In some implementations, the temporal equalizer 108 may generate the gain parameter 160 based on treating the first audio signal 130 as a reference signal and treating the second audio signal 132 as a target signal, irrespective of the reference signal indicator 164. For example, the temporal equalizer 108 may generate the gain parameter 160 based on one of the Equations 1a-1f where Ref(n) corresponds to samples (e.g., the first samples) of the first audio signal 130 and Targ(n+N1) corresponds to samples (e.g., the selected samples) of the second audio signal 132. In alternate implementations, the temporal equalizer 108 may generate the gain parameter 160 based on treating the second audio signal 132 as a reference signal and treating the first audio signal 130 as a target signal, irrespective of the reference signal indicator 164. For example, the temporal equalizer 108 may generate the gain parameter 160 based on one of the Equations 1a-1f where Ref(n) corresponds to samples (e.g., the selected samples) of the second audio signal 132 and Targ(n+N1) corresponds to samples (e.g., the first samples) of the first audio signal 130.
The temporal equalizer 108 may generate one or more encoded signals 102 (e.g., a mid channel, a side channel, or both) based on the first samples, the selected samples, and the relative gain parameter 160 for down mix processing. For example, the temporal equalizer 108 may generate the mid signal based on one of the following Equations:
M=Ref(n)+gDTarg(n+N1), Equation 2a
M=Ref(n)+Targ(n+N1), Equation 2b
where M corresponds to the mid channel, gD corresponds to the relative gain parameter 160 for downmix processing, Ref(n) corresponds to samples of the “reference” signal, N1 corresponds to the non-causal mismatch value 162 of the first frame 131, and Targ(n+N1) corresponds to samples of the “target” signal.
The temporal equalizer 108 may generate the side channel based on one of the following Equations:
S=Ref(n)−gDTarg(n+N1), Equation 3a
S=gDRef(n)−Targ(n+N1), Equation 3b
where S corresponds to the side channel, gD corresponds to the relative gain parameter 160 for down-mix processing, Ref(n) corresponds to samples of the “reference” signal, N1 corresponds to the non-causal mismatch value 162 of the first frame 131, and Targ(n+N1) corresponds to samples of the “target” signal.

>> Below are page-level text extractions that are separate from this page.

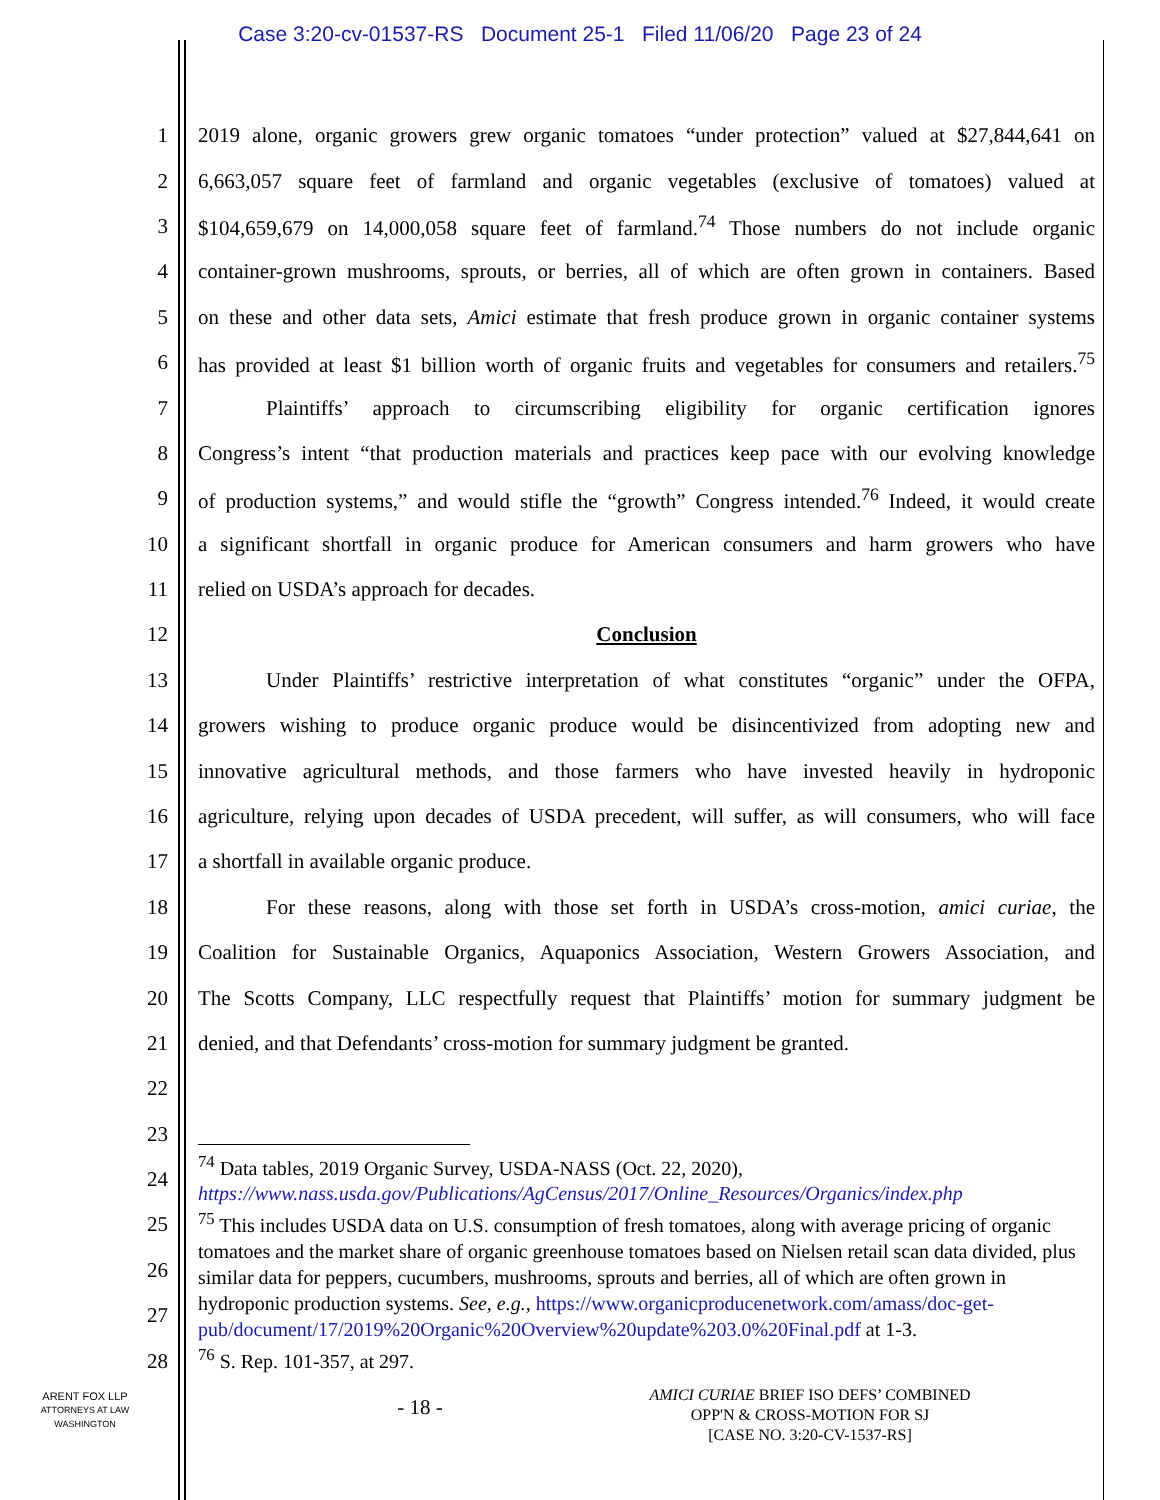Case 3:20-cv-01537-RS Document 25-1 Filed 11/06/20 Page 23 of 24
1 2019 alone, organic growers grew organic tomatoes “under protection” valued at $27,844,641 on
2 6,663,057 square feet of farmland and organic vegetables (exclusive of tomatoes) valued at
3 $104,659,679 on 14,000,058 square feet of farmland.<sup>74</sup> Those numbers do not include organic
4 container-grown mushrooms, sprouts, or berries, all of which are often grown in containers. Based
5 on these and other data sets, Amici estimate that fresh produce grown in organic container systems
6 has provided at least $1 billion worth of organic fruits and vegetables for consumers and retailers.<sup>75</sup>
7 Plaintiffs’ approach to circumscribing eligibility for organic certification ignores
8 Congress’s intent “that production materials and practices keep pace with our evolving knowledge
9 of production systems,” and would stifle the “growth” Congress intended.<sup>76</sup> Indeed, it would create
10 a significant shortfall in organic produce for American consumers and harm growers who have
11 relied on USDA’s approach for decades.
12 Conclusion
13 Under Plaintiffs’ restrictive interpretation of what constitutes “organic” under the OFPA,
14 growers wishing to produce organic produce would be disincentivized from adopting new and
15 innovative agricultural methods, and those farmers who have invested heavily in hydroponic
16 agriculture, relying upon decades of USDA precedent, will suffer, as will consumers, who will face
17 a shortfall in available organic produce.
18 For these reasons, along with those set forth in USDA’s cross-motion, amici curiae, the
19 Coalition for Sustainable Organics, Aquaponics Association, Western Growers Association, and
20 The Scotts Company, LLC respectfully request that Plaintiffs’ motion for summary judgment be
21 denied, and that Defendants’ cross-motion for summary judgment be granted.
22
23
24
25
26
27
28
<sup>74</sup> Data tables, 2019 Organic Survey, USDA-NASS (Oct. 22, 2020),
https://www.nass.usda.gov/Publications/AgCensus/2017/Online_Resources/Organics/index.php
<sup>75</sup> This includes USDA data on U.S. consumption of fresh tomatoes, along with average pricing of organic tomatoes and the market share of organic greenhouse tomatoes based on Nielsen retail scan data divided, plus similar data for peppers, cucumbers, mushrooms, sprouts and berries, all of which are often grown in hydroponic production systems. See, e.g., https://www.organicproducenetwork.com/amass/doc-get-pub/document/17/2019%20Organic%20Overview%20update%203.0%20Final.pdf at 1-3.
<sup>76</sup> S. Rep. 101-357, at 297.
ARENT FOX LLP
ATTORNEYS AT LAW
WASHINGTON
- 18 -
AMICI CURIAE BRIEF ISO DEFS’ COMBINED
OPP'N & CROSS-MOTION FOR SJ
[CASE NO. 3:20-CV-1537-RS]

The transmitter 110 may transmit the encoded signals 102 (e.g., the mid channel, the side channel, or both), the reference signal indicator 164, the non-causal mismatch value 162, the gain parameter 160, or a combination thereof, via the network 120, to the second device 106. In some implementations, the transmitter 110 may store the encoded signals 102 (e.g., the mid channel, the side channel, or both), the reference signal indicator 164, the non-causal mismatch value 162, the gain parameter 160, or a combination thereof, at a device of the network 120 or a local device for further processing or decoding later.
The decoder 118 may decode the encoded signals 102. The temporal balancer 124 may perform up-mixing to generate a first output signal 126 (e.g., corresponding to first audio signal 130), a second output signal 128 (e.g., corresponding to the second audio signal 132), or both. The second device 106 may output the first output signal 126 via the first loudspeaker 142. The second device 106 may output the second output signal 128 via the second loudspeaker 144.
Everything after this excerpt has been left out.